[Enlarge image]Top: Schematic of the VOS volumetric optoacoustic spectroscopy system and an optoacoustic image of a murine embryo at gestational day (GD) 16.5. Bottom: Cross-sectional images of the four-chamber embryonic heart (GD 16.5) at three different phases of the cardiac cycle. Scale bars = 1 mm.
Noninvasive monitoring of fetal cardiac development is crucial for understanding the sequences of the process and identifying any potential issues that might arise. Murine embryonic models are often used for studying the underlying causes of congenital heart disease because of their similarities to those of humans.1 But the rapid volumetric motion and small size of the murine embryonic heart make real-time visualization and functional characterization of the developing heart very challenging. Among the various techniques proposed for assessing embryonic cardiac development, we believe that optoacoustic imaging—which has demonstrated capacity in the longitudinal assessment of in utero morphological development in murine embryos2 and placental oxygenation3—holds the key to addressing this issue.
We have developed a real-time volumetric optoacoustic spectroscopy (VOS) imaging platform for the noninvasive evaluation of morphological, dynamic and functional changes in the murine embryonic heart during development.4 This technique leverages the large angular aperture of the hemispherical matrix array detector to provide high-resolution, transabdominal volumetric images of multiple murine embryos simultaneously in vivo. Embryonic organs, including the heart, placenta, brain vascular networks and spinal cord, can be visualized. The five-dimensional (real-time volumetric and spectroscopic) capacity of VOS and its high resolution (~100 µm spatial and 10 ms temporal) enable the visualization of the embryonic four-chamber heart.
Real-time rendering of high-resolution volumetric images of the internal embryonic heart leverages extensive analysis of cyclic cardiac motions and the time intervals between cardiac phase events to evaluate the quality of systolic and diastolic heart function during development. Additionally, by utilizing multi-wavelength spectroscopy, VOS enables us to map the distribution of oxygenated and deoxygenated hemoglobin across different cardiac chambers and quantify the oxygenation state of the embryonic heart.

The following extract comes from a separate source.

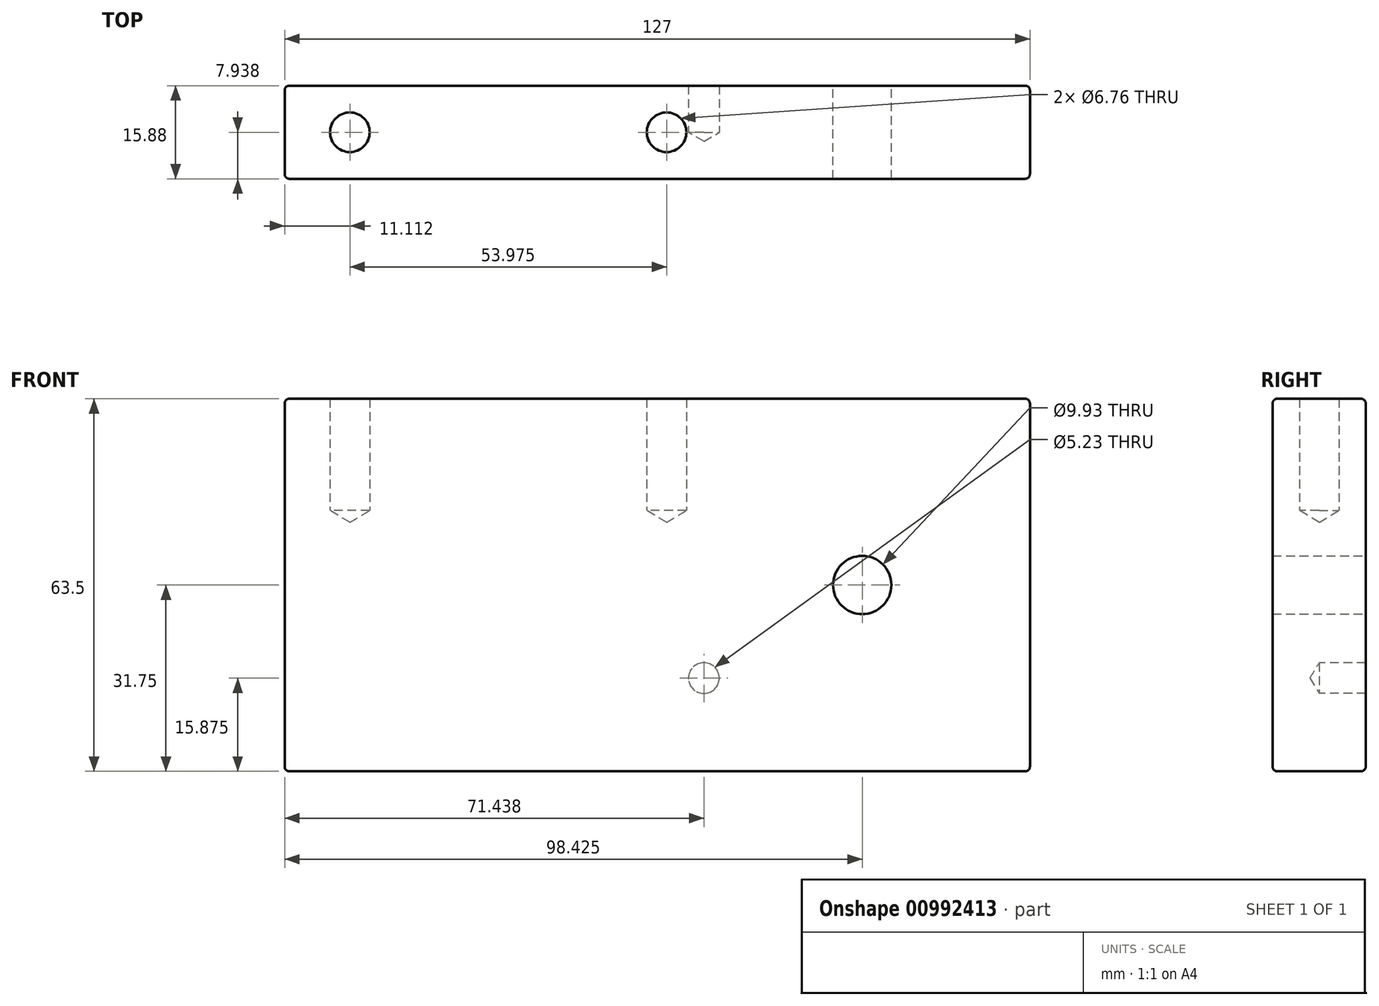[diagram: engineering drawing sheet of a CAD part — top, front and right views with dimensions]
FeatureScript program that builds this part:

We believe that our work will provide critical information for assessing embryonic cardiac development, which could allow the future clinical translation of VOS for evaluating human fetal cardiac diseases. The real-time and noninvasive characteristics of VOS offer significant advantages in longitudinal studies, especially in evaluating the dynamic progression of cardiac conditions such as congenital heart disease by identifying related morphological and functional changes in the developing heart.
Researchers
Maryam Hatami, Jessica Gutierrez, Pavel Bolshakov, Alexander Schill and Manmohan Singh, University of Houston, USA
Ali Özbek, Xosé Luís Deán-Ben and Daniel Razansky, University of Zurich and ETH Zurich, Switzerland
Kirill V. Larin, University of Houston and Baylor College of Medicine, USA
References
1. A. M. Moon, Pediatric Res. 59, 749 (2006).
2. J. Laufer et al. J. Biomed. Opt. 17, 061220 (2012).
3. K. Huda et al. Photoacoustics 20, 100209 (2020).
4. M. Hatami et al. Adv. Sci. 11, e2400089 (2024).